## About this task:
Update the rows from the line with "- **fr-d9: simple" to the line with "- **fr-d11: private", changing "user-friendly" to "easy-to-use" and keeping everything else the same. Give back only those lines.

Items stored in a collection
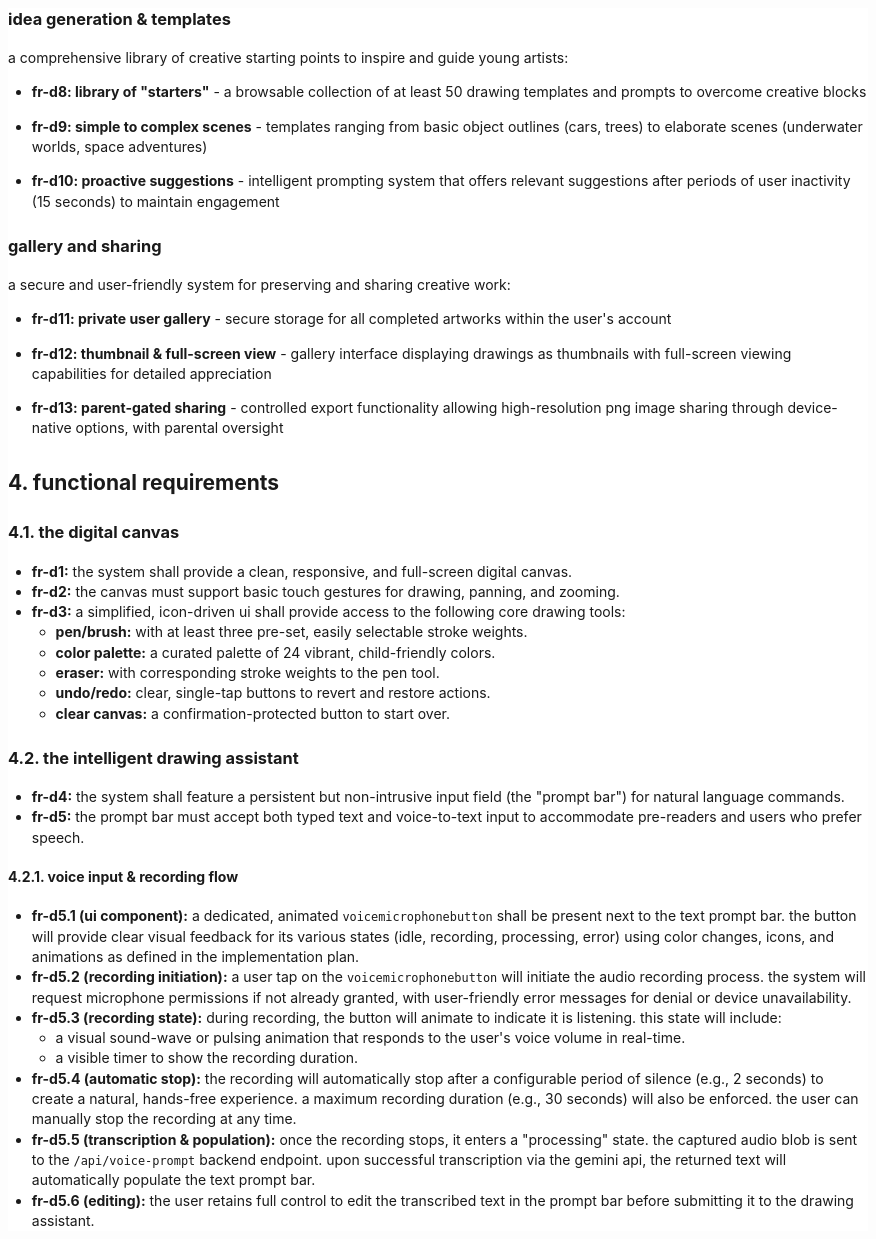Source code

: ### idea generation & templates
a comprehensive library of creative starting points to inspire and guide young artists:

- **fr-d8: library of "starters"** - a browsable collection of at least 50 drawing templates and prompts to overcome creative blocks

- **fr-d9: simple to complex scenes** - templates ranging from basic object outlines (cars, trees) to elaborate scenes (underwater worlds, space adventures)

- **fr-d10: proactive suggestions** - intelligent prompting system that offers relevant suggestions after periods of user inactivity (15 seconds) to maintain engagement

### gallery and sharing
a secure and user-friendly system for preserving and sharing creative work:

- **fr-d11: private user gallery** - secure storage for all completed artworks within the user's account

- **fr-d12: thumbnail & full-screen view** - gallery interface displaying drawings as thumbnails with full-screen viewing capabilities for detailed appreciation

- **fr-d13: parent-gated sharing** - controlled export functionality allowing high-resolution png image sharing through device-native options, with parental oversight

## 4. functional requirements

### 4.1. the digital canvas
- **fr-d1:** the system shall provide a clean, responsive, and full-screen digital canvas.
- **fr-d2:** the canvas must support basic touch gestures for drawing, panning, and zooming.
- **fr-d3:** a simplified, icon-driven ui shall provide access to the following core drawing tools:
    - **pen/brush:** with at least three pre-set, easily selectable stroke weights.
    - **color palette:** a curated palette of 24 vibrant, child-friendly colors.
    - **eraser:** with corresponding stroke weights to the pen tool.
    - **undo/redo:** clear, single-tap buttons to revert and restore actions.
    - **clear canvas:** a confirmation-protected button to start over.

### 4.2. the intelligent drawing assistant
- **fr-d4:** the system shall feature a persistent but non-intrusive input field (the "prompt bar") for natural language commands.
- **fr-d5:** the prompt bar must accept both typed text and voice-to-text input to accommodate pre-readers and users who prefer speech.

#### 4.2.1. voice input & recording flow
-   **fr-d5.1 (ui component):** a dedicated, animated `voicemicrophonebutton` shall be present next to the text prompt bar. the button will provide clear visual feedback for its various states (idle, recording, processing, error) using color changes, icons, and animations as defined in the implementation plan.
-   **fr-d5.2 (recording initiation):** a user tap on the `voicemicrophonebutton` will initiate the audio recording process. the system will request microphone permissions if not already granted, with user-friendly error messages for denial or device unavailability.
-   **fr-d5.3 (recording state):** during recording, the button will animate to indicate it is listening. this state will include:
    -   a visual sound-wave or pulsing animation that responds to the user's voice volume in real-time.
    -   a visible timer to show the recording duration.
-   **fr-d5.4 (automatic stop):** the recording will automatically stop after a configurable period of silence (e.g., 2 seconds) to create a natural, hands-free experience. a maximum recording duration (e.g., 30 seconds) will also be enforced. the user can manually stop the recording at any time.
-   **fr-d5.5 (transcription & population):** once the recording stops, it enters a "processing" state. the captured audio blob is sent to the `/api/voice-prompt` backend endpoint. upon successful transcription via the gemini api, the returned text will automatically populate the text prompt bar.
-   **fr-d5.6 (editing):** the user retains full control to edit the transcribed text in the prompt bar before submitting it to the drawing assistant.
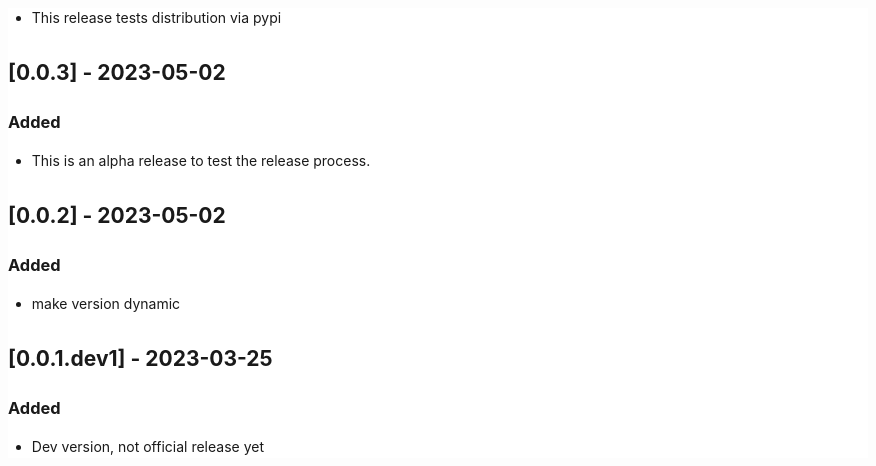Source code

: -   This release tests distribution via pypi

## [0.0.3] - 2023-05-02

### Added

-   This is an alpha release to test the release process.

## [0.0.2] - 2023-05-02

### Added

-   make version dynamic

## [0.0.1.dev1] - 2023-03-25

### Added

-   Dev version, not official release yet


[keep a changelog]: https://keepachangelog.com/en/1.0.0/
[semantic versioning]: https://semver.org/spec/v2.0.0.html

## Final answer:
- **fr-d9: simple to complex scenes** - templates ranging from basic object outlines (cars, trees) to elaborate scenes (underwater worlds, space adventures)

- **fr-d10: proactive suggestions** - intelligent prompting system that offers relevant suggestions after periods of user inactivity (15 seconds) to maintain engagement

### gallery and sharing
a secure and easy-to-use system for preserving and sharing creative work:

- **fr-d11: private user gallery** - secure storage for all completed artworks within the user's account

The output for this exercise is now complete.